BRATTLEBORO — The Windham County Breastfeeding Coalition is set to celebrate World Breastfeeding Week, Aug. 1 to 7. This year's theme, celebrated in 175 countries, is “Breastfeeding: A Winning Goal – For Life!”
Joining in locally are breastfeeding supporters from Brattleboro Memorial Hospital, the Vermont Department of Health, the Brattleboro chapter of Babywearing International, and others.
The theme asserts the importance of increasing and sustaining the protection, promotion, and support of breastfeeding. Organizers say they're thinking globally and acting locally.

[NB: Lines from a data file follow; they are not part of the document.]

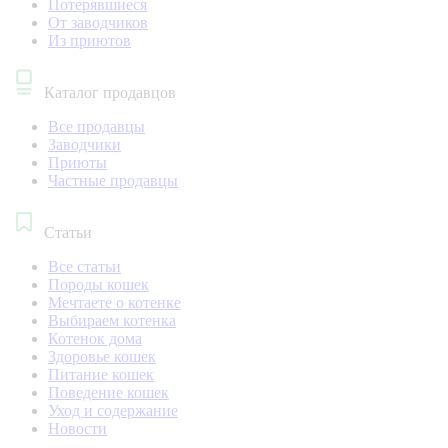
Потерявшиеся
От заводчиков
Из приютов
Каталог продавцов
Все продавцы
Заводчики
Приюты
Частные продавцы
Статьи
Все статьи
Породы кошек
Мечтаете о котенке
Выбираем котенка
Котенок дома
Здоровье кошек
Питание кошек
Поведение кошек
Уход и содержание
Новости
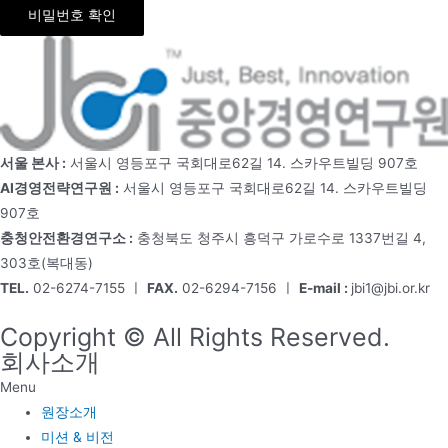
비밀번호 확인
서울 본사 :
서울시 영등포구 국회대로62길 14. 스카우트빌딩 907호
AI경영전략연구원 :
서울시 영등포구 국회대로62길 14. 스카우트빌딩
907호
충청안전환경연구소 :
충청북도 청주시 흥덕구 가로수로 1337번길 4,
303호(복대동)
TEL.
02-6274-7155 ㅣ
FAX.
02-6294-7156 ㅣ
E-mail :
jbi1@jbi.or.kr
Copyright © All Rights Reserved.
회사소개
Menu
원장소개
미션 & 비전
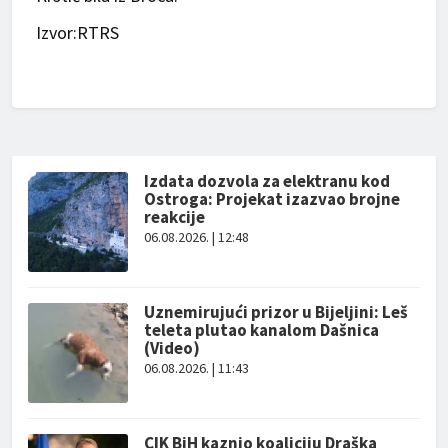
Izvor:RTRS
Izdata dozvola za elektranu kod
Ostroga: Projekat izazvao brojne
reakcije
06.08.2026. | 12:48
Uznemirujući prizor u Bijeljini: Leš
teleta plutao kanalom Dašnica
(Video)
06.08.2026. | 11:43
CIK BiH kaznio koaliciju Draška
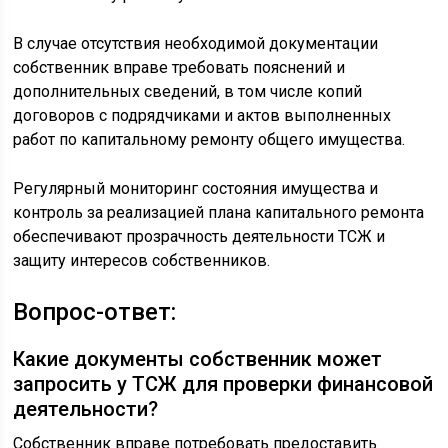
В случае отсутствия необходимой документации
собственник вправе требовать пояснений и
дополнительных сведений, в том числе копий
договоров с подрядчиками и актов выполненных
работ по капитальному ремонту общего имущества.
Регулярный мониторинг состояния имущества и
контроль за реализацией плана капитального ремонта
обеспечивают прозрачность деятельности ТСЖ и
защиту интересов собственников.
Вопрос-ответ:
Какие документы собственник может
запросить у ТСЖ для проверки финансовой
деятельности?
Собственник вправе потребовать предоставить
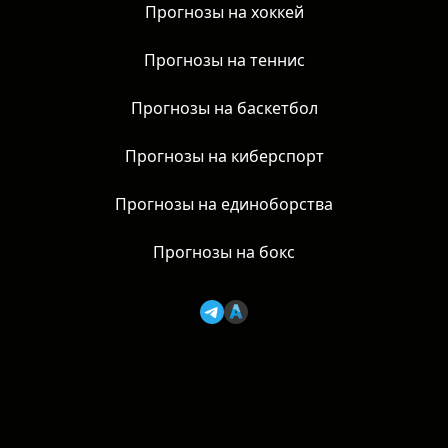
Прогнозы на футбол
Прогнозы на хоккей
Прогнозы на теннис
Прогнозы на баскетбол
Прогнозы на киберспорт
Прогнозы на единоборства
Прогнозы на бокс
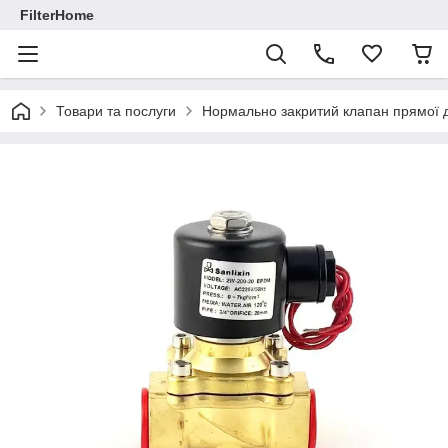
FilterHome
Товари та послуги
Нормально закритий клапан прямої д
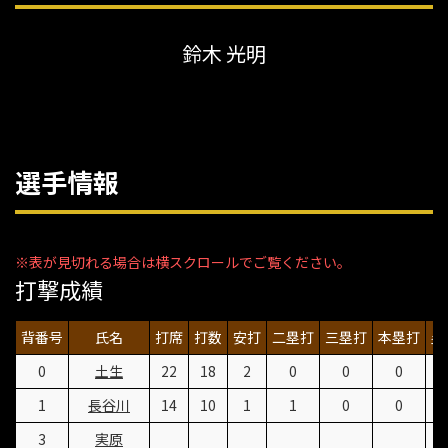
鈴木 光明
選手情報
打撃成績
背番号
氏名
打席
打数
安打
二塁打
三塁打
本塁打
塁
0
土生
22
18
2
0
0
0
1
長谷川
14
10
1
1
0
0
3
実原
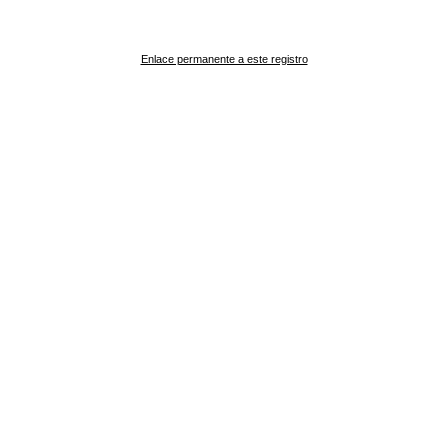
Enlace permanente a este registro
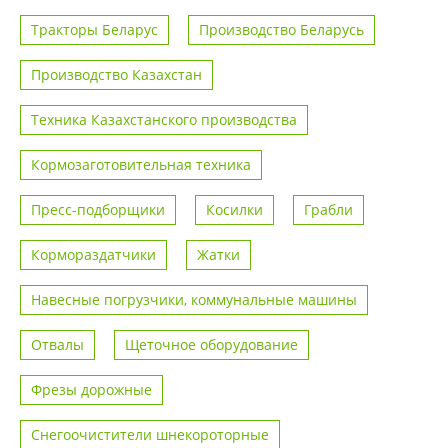
Тракторы Беларус
Производство Беларусь
Производство Казахстан
Техника Казахстанского производства
Кормозаготовительная техника
Пресс-подборщики
Косилки
Грабли
Кормораздатчики
Жатки
Навесные погрузчики, коммунальные машины
Отвалы
Щеточное оборудование
Фрезы дорожные
Снегоочистители шнекороторные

The World Alliance for Breastfeeding Action (WABA) encourages communities to consider how breastfeeding promotion fits in to the larger global picture. Breastfeeding was one of the eight global “Millenium Development Goals” set by the United Nations in 1990 to fight poverty and promote health and sustainability by 2015.
The U.N has found that, in the past two decades, child mortality has decreased by about 40 percent, but still almost seven million children under 5 die each year, mainly from preventable diseases.
Fewer than half of women wordwide deliver in baby-friendly maternities. Exclusive breastfeeding and adequate complementary feeding are key interventions for improving child survival, potentially saving about 20 percent of children under 5.
Now, with the 2014 FIFA World Cup still fresh in many minds, the BMH's 10-Step team is creating a display board with a soccer theme outside the hospital's cafeteria. This board emphasizes how individuals can cheer on breastfeeding mothers and how BMH is doing its part.
Specifically, BMH notes in a press release, it offers free breastfeeding classes and support groups. Its “golden hour” initiative has newborn babies staying skin-to-skin with their mothers in the first hour of life, if both are stable, with 24-hour rooming as a standard of care. The hospital makes lactation consultants available, and all staff are trained in lactation management.
BMH says everyone else can cheer on breastfeeding mothers and their babies by allowing Mom to feed baby as needed and by bringing her water to drink while nursing.
“Help mother get rest, reassure her, and help her get comfortable. Seek support when needed, and don't forget to smile at a breastfeeding mom today,” says the press release.
Moreover, the Windham County Breastfeeding Coalition is hosting a party with the New Moms Network on Aug. 6 from 10 a.m. to noon in BHM's Tyler Conference Room. The event aims to help moms recognize and acknowledge their local breastfeeding heroes, decorate cupcakes, and create special soft, nontoxic nursing necklaces.